D’après les chiffrés communiqués par le ministère de l’Éducation nationale, 1 073 769 finalistes prennent part à ces épreuves sur l’ensemble du territoire national. Parmi eux, 43 % sont des filles, soit environ 461 720 candidates, un chiffre révélateur des progrès continus vers l’égalité des chances dans le système éducatif.
Dans son allocution, la ministre a mis en avant les efforts déployés par le gouvernement pour garantir une éducation inclusive, notamment en faveur des élèves issus des zones affectées par l’insécurité.
S-Note Manager : l’IA au service de la justice éducative
Parmi les innovations majeures de cette édition, figure l’introduction de S-Note Manager, une technologie fondée sur l’intelligence artificielle, destinée à moderniser le processus de correction. L’outil permettra une correction automatique des copies, tout en restant sous la supervision directe des inspecteurs de l’Inspection Générale.
Selon la ministre, cette technologie vise à garantir “des résultats plus fiables, plus cohérents et délivrés dans des délais raisonnables”. Un pas de plus vers une transparence accrue dans l’organisation des examens, et un gain de temps précieux pour les correcteurs.
Toutefois, Raïssa Malu insiste : “La technologie ne résout pas tout”. Si les efforts actuels se sont d’abord concentrés sur la correction et la publication des résultats, une réforme structurelle de l’ensemble du système éducatif est en cours.
Dès l’année scolaire 2025–2026, le gouvernement prévoit la modernisation des programmes et la généralisation d’une nouvelle approche pédagogique, fondée sur le développement des compétences et des situations concrètes d’apprentissage. L’objectif est de réconcilier l’examen avec la réalité des savoirs et des aptitudes exigées dans la société contemporaine.
Autre point fort du message ministériel : la fermeté contre toute forme de tricherie. “Nous appelons à la vigilance. Toute personne impliquée dans la fraude, candidat ou encadreur, sera sévèrement sanctionnée”, a prévenu la ministre.

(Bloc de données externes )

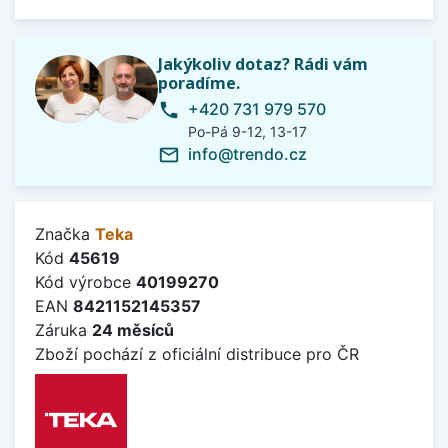
Jakýkoliv dotaz? Rádi vám
poradíme.
+420 731 979 570
phone
Po-Pá 9-12, 13-17
info@trendo.cz
mail_outline
Značka
Teka
Kód
45619
Kód výrobce
40199270
EAN
8421152145357
Záruka
24 měsíců
Zboží pochází z oficiální distribuce pro ČR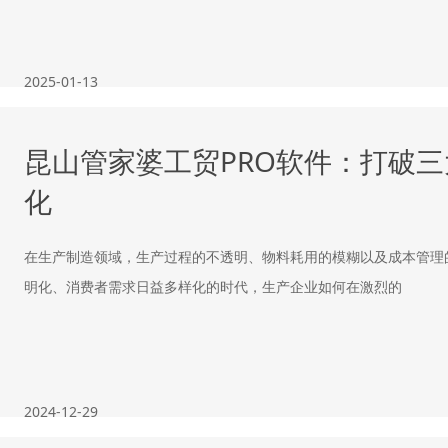
2025-01-13
昆山管家婆工贸PRO软件：打破
化
在生产制造领域，生产过程的不透明、物料耗用的模糊以及成本管理
明化、消费者需求日益多样化的时代，生产企业如何在激烈的
2024-12-29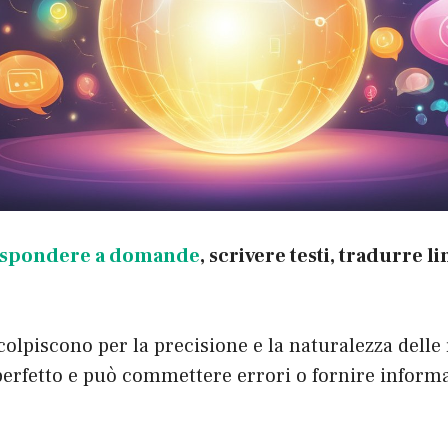
ispondere a domande
, scrivere testi, tradurre 
colpiscono per la precisione e la naturalezza delle 
perfetto e può commettere errori o fornire inform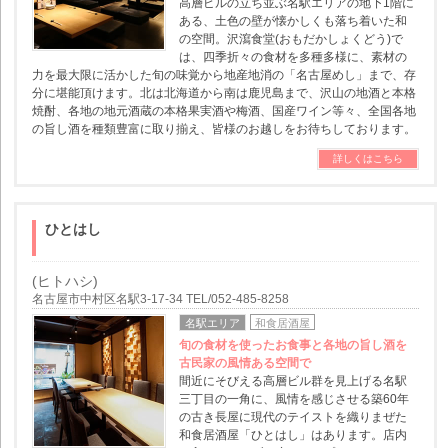
高層ビルの立ち並ぶ名駅エリアの地下1階に
ある、土色の壁が懐かしくも落ち着いた和
の空間。沢瀉食堂(おもだかしょくどう)で
は、四季折々の食材を多種多様に、素材の
力を最大限に活かした旬の味覚から地産地消の「名古屋めし」まで、存
分に堪能頂けます。北は北海道から南は鹿児島まで、沢山の地酒と本格
焼酎、各地の地元酒蔵の本格果実酒や梅酒、国産ワイン等々、全国各地
の旨し酒を種類豊富に取り揃え、皆様のお越しをお待ちしております。
詳しくはこちら
ひとはし
(ヒトハシ)
名古屋市中村区名駅3-17-34 TEL/052-485-8258
名駅エリア
和食居酒屋
旬の食材を使ったお食事と各地の旨し酒を
古民家の風情ある空間で
間近にそびえる高層ビル群を見上げる名駅
三丁目の一角に、風情を感じさせる築60年
の古き長屋に現代のテイストを織りまぜた
和食居酒屋「ひとはし」はあります。店内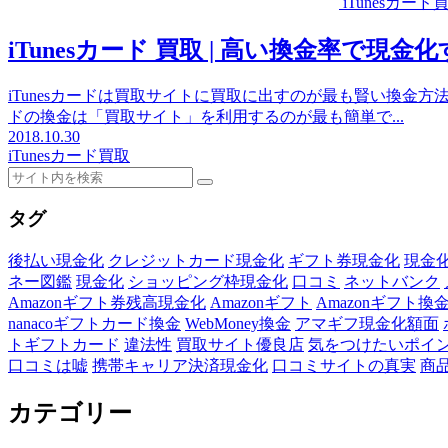
iTunesカード
iTunesカード 買取 | 高い換金率で
iTunesカードは買取サイトに買取に出すのが最も賢い換金方法「
ドの換金は「買取サイト」を利用するのが最も簡単で...
2018.10.30
iTunesカード買取
タグ
後払い現金化
クレジットカード現金化
ギフト券現金化
現金
ネー図鑑
現金化
ショッピング枠現金化
口コミ
ネットバンク
Amazonギフト券残高現金化
Amazonギフト
Amazonギフト換
nanacoギフトカード換金
WebMoney換金
アマギフ現金化額面
トギフトカード
違法性
買取サイト優良店
気をつけたいポイ
口コミは嘘
携帯キャリア決済現金化
口コミサイトの真実
商
カテゴリー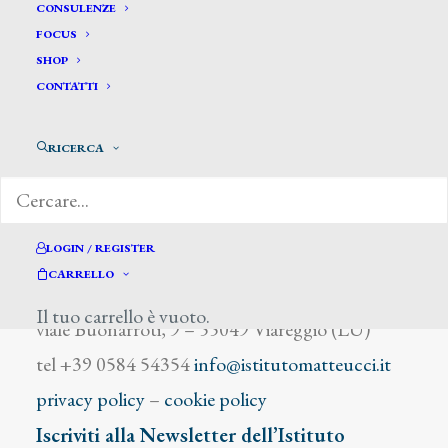
Agnati Emilio
CONSULENZE
FOCUS
SHOP
CONTATTI
RICERCA
DIZIONARIO DEGLI ARTISTI
LOGIN / REGISTER
CARRELLO
Istituto Matteucci
Il tuo carrello è vuoto.
viale Buonarroti, 9 – 55049 Viareggio (LU)
tel +39 0584 54354
info@istitutomatteucci.it
privacy policy
–
cookie policy
Iscriviti alla Newsletter dell’Istituto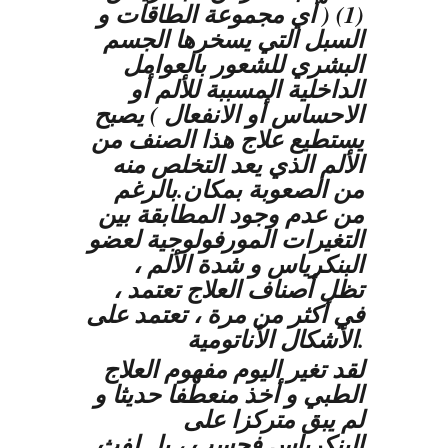
(1) ( أي مجموعة الطاقات و
السبل التي يسخرها الجسم
البشري للشعور بالعوامل
الداخلية المسببة للألم أو
الاحساس أو الانفعال ) يصبح
يستطيع علاج هذا الصنف من
الألم الذي يعد التخلص منه
من الصعوبة بمكان.بالرغم
من عدم وجود المطابقة بين
التغيرات المورفولوجية لعضو
البنكرياس و شدة الألم ،
تظل أصناف العلاج تعتمد ،
في أكثر من مرة ، تعتمد على
الأشكال الأناتومية.
لقد تغير اليوم مفهوم العلاج
الطبي و أخذ منعطفا حديثا و
لم يبق متركزا على
البنكرياس فحسب ، بل لفث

Ce message vient rappeler la volonté du gouvernement de redonner à l’Examen d’État toute sa valeur, dans un contexte où les pratiques frauduleuses ont souvent terni la crédibilité du diplôme.
Avec cette édition 2025, l’Examen d’État entame une mue technologique et pédagogique qui pourrait transformer durablement le paysage éducatif en RDC. Transparence, inclusion, équité et compétences deviennent les maîtres-mots d’une école en pleine reconstruction.